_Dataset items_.
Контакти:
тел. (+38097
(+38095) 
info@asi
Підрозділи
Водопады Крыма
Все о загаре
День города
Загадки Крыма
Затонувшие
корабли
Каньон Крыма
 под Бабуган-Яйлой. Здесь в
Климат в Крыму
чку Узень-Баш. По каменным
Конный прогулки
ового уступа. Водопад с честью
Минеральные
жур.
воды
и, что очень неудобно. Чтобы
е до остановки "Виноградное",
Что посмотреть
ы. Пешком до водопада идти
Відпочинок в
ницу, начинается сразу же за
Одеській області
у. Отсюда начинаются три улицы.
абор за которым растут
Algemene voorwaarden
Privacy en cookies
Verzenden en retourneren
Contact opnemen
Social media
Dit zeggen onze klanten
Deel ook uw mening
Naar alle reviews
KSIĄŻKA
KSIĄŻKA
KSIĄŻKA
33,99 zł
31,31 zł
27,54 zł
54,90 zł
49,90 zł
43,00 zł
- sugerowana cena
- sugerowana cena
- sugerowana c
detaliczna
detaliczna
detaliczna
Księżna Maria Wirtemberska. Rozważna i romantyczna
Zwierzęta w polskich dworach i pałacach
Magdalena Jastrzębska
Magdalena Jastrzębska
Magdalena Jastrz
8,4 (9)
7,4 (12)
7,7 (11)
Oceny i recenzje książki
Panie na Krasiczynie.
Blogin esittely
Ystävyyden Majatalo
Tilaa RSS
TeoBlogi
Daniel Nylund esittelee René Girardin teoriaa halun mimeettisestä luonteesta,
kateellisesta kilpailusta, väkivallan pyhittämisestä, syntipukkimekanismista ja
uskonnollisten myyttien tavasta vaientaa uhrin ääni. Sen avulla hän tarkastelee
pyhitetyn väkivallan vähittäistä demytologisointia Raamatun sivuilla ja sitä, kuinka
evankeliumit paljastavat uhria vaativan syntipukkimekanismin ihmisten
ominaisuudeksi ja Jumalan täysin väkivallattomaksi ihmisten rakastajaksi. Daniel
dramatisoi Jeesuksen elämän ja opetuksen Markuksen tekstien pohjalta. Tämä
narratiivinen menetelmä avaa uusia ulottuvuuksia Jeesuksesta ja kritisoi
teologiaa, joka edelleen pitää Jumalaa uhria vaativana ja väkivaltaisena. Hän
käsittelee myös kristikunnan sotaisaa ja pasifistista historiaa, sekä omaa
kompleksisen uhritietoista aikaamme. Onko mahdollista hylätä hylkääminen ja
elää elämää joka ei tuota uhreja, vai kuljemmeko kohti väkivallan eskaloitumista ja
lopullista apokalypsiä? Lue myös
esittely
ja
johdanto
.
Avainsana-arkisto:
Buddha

_What to produce_.
Extract every line of text from the listing above and reproduce each one unchanged, keeping the original order.

_Written response_.
Контакти:
тел. (+38097
(+38095) 
info@asi
Підрозділи
Водопады Крыма
Все о загаре
День города
Загадки Крыма
Затонувшие
корабли
Каньон Крыма
 под Бабуган-Яйлой. Здесь в
Климат в Крыму
чку Узень-Баш. По каменным
Конный прогулки
ового уступа. Водопад с честью
Минеральные
жур.
воды
и, что очень неудобно. Чтобы
е до остановки "Виноградное",
Что посмотреть
ы. Пешком до водопада идти
Відпочинок в
ницу, начинается сразу же за
Одеській області
у. Отсюда начинаются три улицы.
абор за которым растут
Algemene voorwaarden
Privacy en cookies
Verzenden en retourneren
Contact opnemen
Social media
Dit zeggen onze klanten
Deel ook uw mening
Naar alle reviews
KSIĄŻKA
KSIĄŻKA
KSIĄŻKA
33,99 zł
31,31 zł
27,54 zł
54,90 zł
49,90 zł
43,00 zł
- sugerowana cena
- sugerowana cena
- sugerowana c
detaliczna
detaliczna
detaliczna
Księżna Maria Wirtemberska. Rozważna i romantyczna
Zwierzęta w polskich dworach i pałacach
Magdalena Jastrzębska
Magdalena Jastrzębska
Magdalena Jastrz
8,4 (9)
7,4 (12)
7,7 (11)
Oceny i recenzje książki
Panie na Krasiczynie.
Blogin esittely
Ystävyyden Majatalo
Tilaa RSS
TeoBlogi
Daniel Nylund esittelee René Girardin teoriaa halun mimeettisestä luonteesta,
kateellisesta kilpailusta, väkivallan pyhittämisestä, syntipukkimekanismista ja
uskonnollisten myyttien tavasta vaientaa uhrin ääni. Sen avulla hän tarkastelee
pyhitetyn väkivallan vähittäistä demytologisointia Raamatun sivuilla ja sitä, kuinka
evankeliumit paljastavat uhria vaativan syntipukkimekanismin ihmisten
ominaisuudeksi ja Jumalan täysin väkivallattomaksi ihmisten rakastajaksi. Daniel
dramatisoi Jeesuksen elämän ja opetuksen Markuksen tekstien pohjalta. Tämä
narratiivinen menetelmä avaa uusia ulottuvuuksia Jeesuksesta ja kritisoi
teologiaa, joka edelleen pitää Jumalaa uhria vaativana ja väkivaltaisena. Hän
käsittelee myös kristikunnan sotaisaa ja pasifistista historiaa, sekä omaa
kompleksisen uhritietoista aikaamme. Onko mahdollista hylätä hylkääminen ja
elää elämää joka ei tuota uhreja, vai kuljemmeko kohti väkivallan eskaloitumista ja
lopullista apokalypsiä? Lue myös
esittely
ja
johdanto
.
Avainsana-arkisto:
Buddha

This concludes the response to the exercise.